* WORK TASK
Can you retype every line of the items below word for word, leaving out the pictures?

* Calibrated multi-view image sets
■ ■ ■
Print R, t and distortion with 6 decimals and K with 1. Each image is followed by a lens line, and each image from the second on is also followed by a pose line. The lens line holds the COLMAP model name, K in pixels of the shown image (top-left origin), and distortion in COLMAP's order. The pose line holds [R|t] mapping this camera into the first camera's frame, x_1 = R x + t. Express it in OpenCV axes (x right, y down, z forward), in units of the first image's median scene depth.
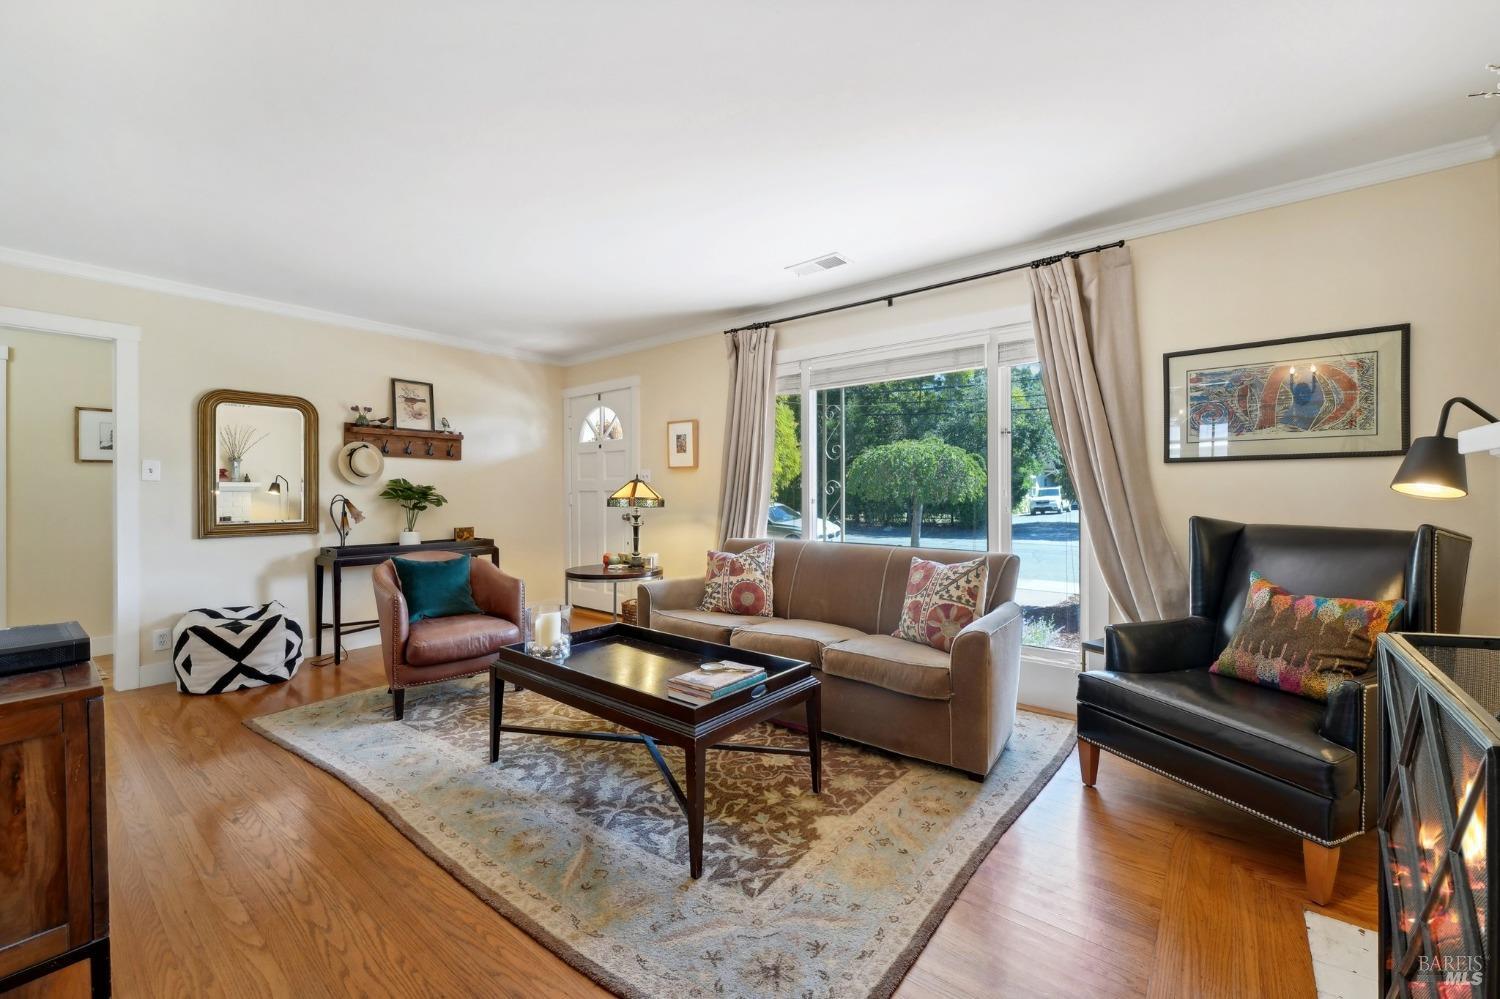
lens RADIAL K [[603.3, 0, 743.9], [0, 603.3, 495.4], [0, 0, 1]] dist [-0.000362, -0.000043]
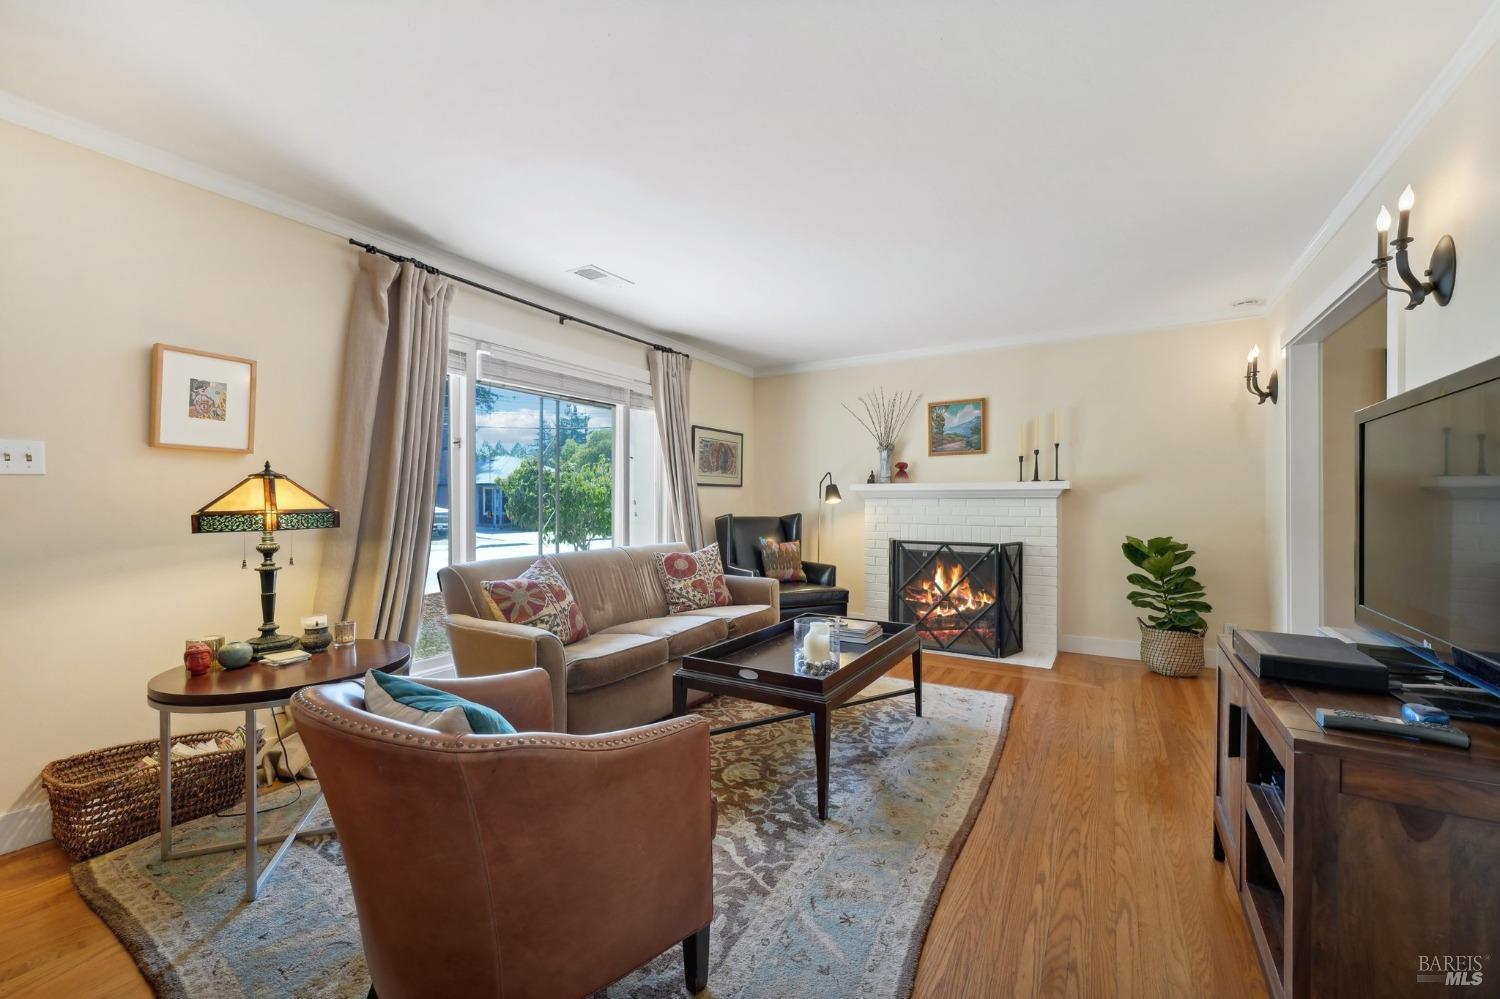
lens RADIAL K [[611.0, 0, 733.8], [0, 611.0, 500.0], [0, 0, 1]] dist [-0.000232, -0.000122]
pose [[-0.130295, 0.004899, 0.991463, -1.235424], [0.003810, 0.999983, -0.004441, -0.001387], [-0.991468, 0.003199, -0.130311, 1.219338]]
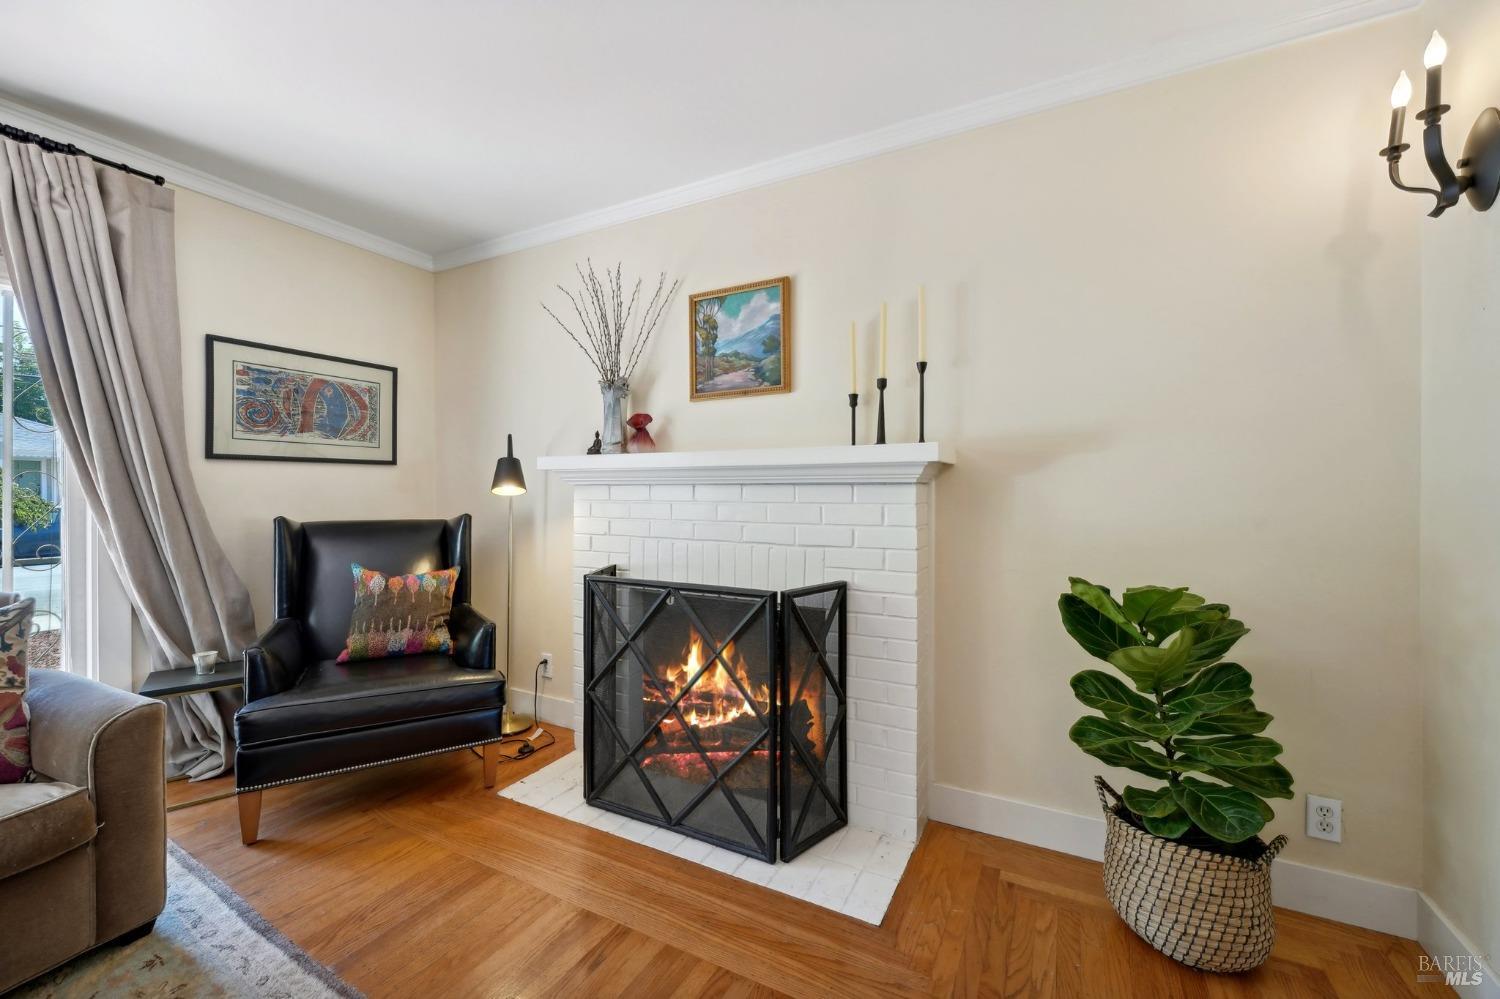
lens RADIAL K [[579.8, 0, 743.4], [0, 579.8, 493.5], [0, 0, 1]] dist [-0.022148, -0.000106]
pose [[-0.206156, -0.002710, 0.978515, -0.297505], [0.005707, 0.999976, 0.003972, -0.002021], [-0.978502, 0.006404, -0.206136, 0.447463]]
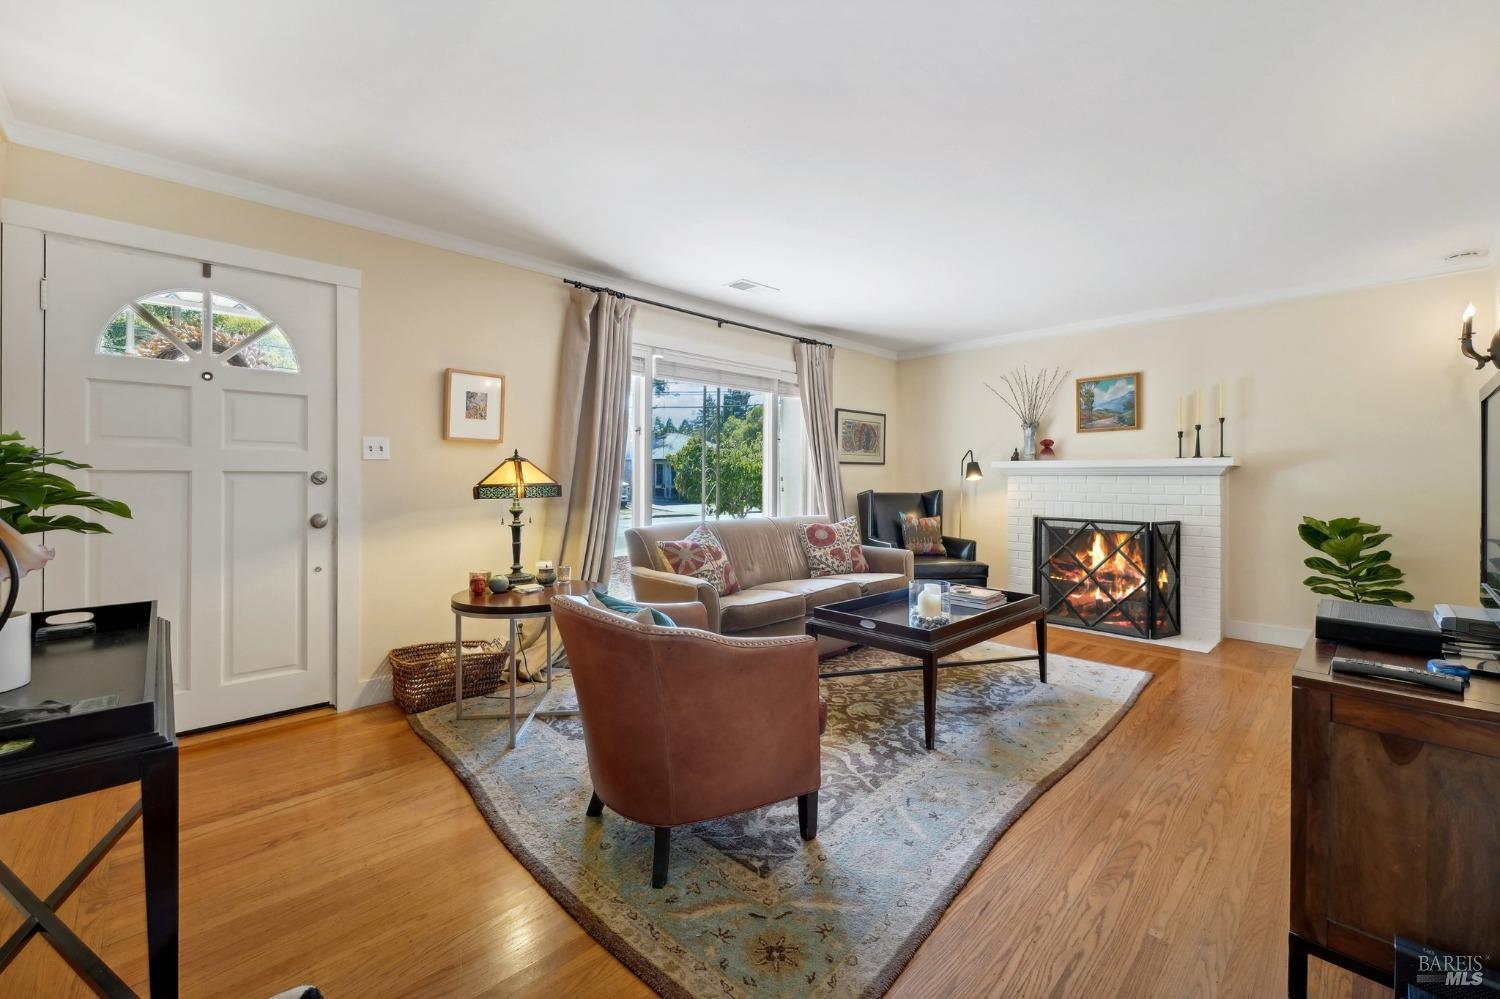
lens RADIAL K [[609.1, 0, 731.3], [0, 609.1, 474.7], [0, 0, 1]] dist [0.000035, 0.000115]
pose [[0.131888, 0.008326, 0.991230, -1.436621], [0.001310, 0.999962, -0.008574, -0.000426], [-0.991264, 0.002429, 0.131873, 1.175940]]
■ ■ ■
* OUTPUT FOR THIS TASK
Print R, t and distortion with 6 decimals and K with 1. Each image is followed by a lens line, and each image from the second on is also followed by a pose line. The lens line holds the COLMAP model name, K in pixels of the shown image (top-left origin), and distortion in COLMAP's order. The pose line holds [R|t] mapping this camera into the first camera's frame, x_1 = R x + t. Express it in OpenCV axes (x right, y down, z forward), in units of the first image's median scene depth.
lens RADIAL K [[603.3, 0, 743.9], [0, 603.3, 495.4], [0, 0, 1]] dist [-0.000362, -0.000043]
lens RADIAL K [[611.0, 0, 733.8], [0, 611.0, 500.0], [0, 0, 1]] dist [-0.000232, -0.000122]
pose [[-0.130295, 0.004899, 0.991463, -1.235424], [0.003810, 0.999983, -0.004441, -0.001387], [-0.991468, 0.003199, -0.130311, 1.219338]]
lens RADIAL K [[579.8, 0, 743.4], [0, 579.8, 493.5], [0, 0, 1]] dist [-0.022148, -0.000106]
pose [[-0.206156, -0.002710, 0.978515, -0.297505], [0.005707, 0.999976, 0.003972, -0.002021], [-0.978502, 0.006404, -0.206136, 0.447463]]
lens RADIAL K [[609.1, 0, 731.3], [0, 609.1, 474.7], [0, 0, 1]] dist [0.000035, 0.000115]
pose [[0.131888, 0.008326, 0.991230, -1.436621], [0.001310, 0.999962, -0.008574, -0.000426], [-0.991264, 0.002429, 0.131873, 1.175940]]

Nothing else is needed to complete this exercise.